Welcome back everyone! And an especially warm welcome to all our new pupils, their families and the new staff. I hope you had a wonderful summer and a great start to the new year.
One of the fantastic things about the holidays is that it enables me to see my own adult children who live in other countries now. With the flights that were taken by our family this summer I was impressed that my children have offset their carbon travel footprint and where feasible travelled across land by public transport rather than flying. We didn’t reach the impressive levels that Greta Thunberg did, sailing across the Atlantic to attend the climate conference, but I confess my children’s actions have encouraged me to do the same.
This summer I had the added excitement of learning that in January I will become a grandmother.

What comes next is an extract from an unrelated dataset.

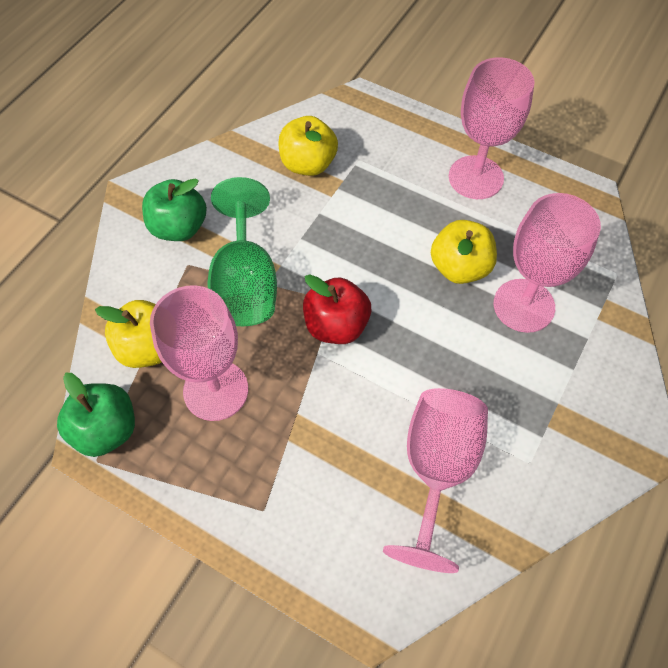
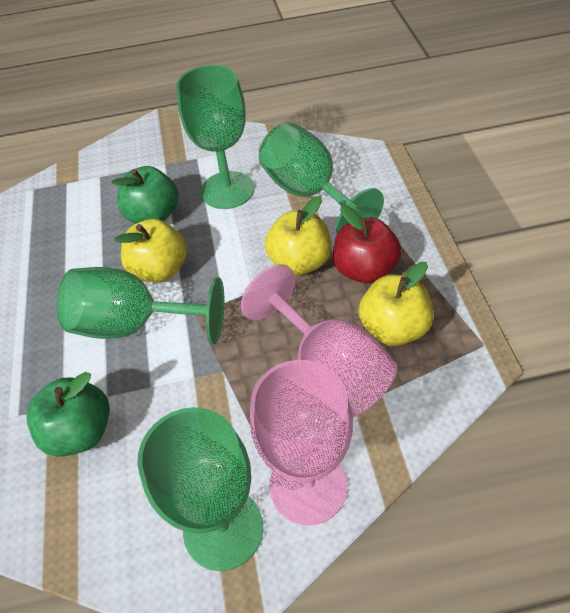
green goblet: [208,177,277,326] = 1 -> [57,267,225,344] [137,407,263,571] [176,65,254,209] [259,123,384,233] = 4
pink goblet: [150,285,248,421] [383,388,488,573] [449,57,535,199] [494,193,601,333] = 4 -> [241,264,398,417] [250,360,353,525] = 2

As we as a family have become used to the idea that the next generation is on the way and have begun to think about the responsibility of that, it’s been lovely also to watch the preparations, the reading, the commitment and the sense of anticipation at the impending new arrival.
One of the unexpected gains of the reading material that my son and his wife are working through is the delightful news that all the pointers to good parenting outlined in the book, which is based on scientific research about childrearing, are things that largely they recognised as having been done by us to them. Hurrah, I say. Well done us.
But of course as we were reminded in our training this week, this most important job of bringing up children is something that as parents we simply do not have training for and so it is vital to share worries, challenges, theories and learning on the subject with other parents so that collectively we can learn to do exactly what is needed to bring out the very best in our children.
As the new year begins in earnest this week, the staff have enjoyed three days of training and preparation and some quality input from a range of professionals to help and guide them, as every year, in reflecting and refining what they do. We’ve covered safeguarding, working closely with parents, using TAs effectively, thinking about increasing engagement through questioning, training about IT and lifeguarding. It’s been a busy time but a stimulating one.
But for us the learning doesn’t stop when the teaching starts. In fact the opposite is true because as receptive and reflective practitioners we gather information all day long about what is needed by our pupils and you as parents can help us in that endeavour by letting us know significant things that will help us respond. Certainly teaching is shaped by the feedback we get, by the engagement we sense, by the inspiration we detect and we learn from as well as about the pupils we teach.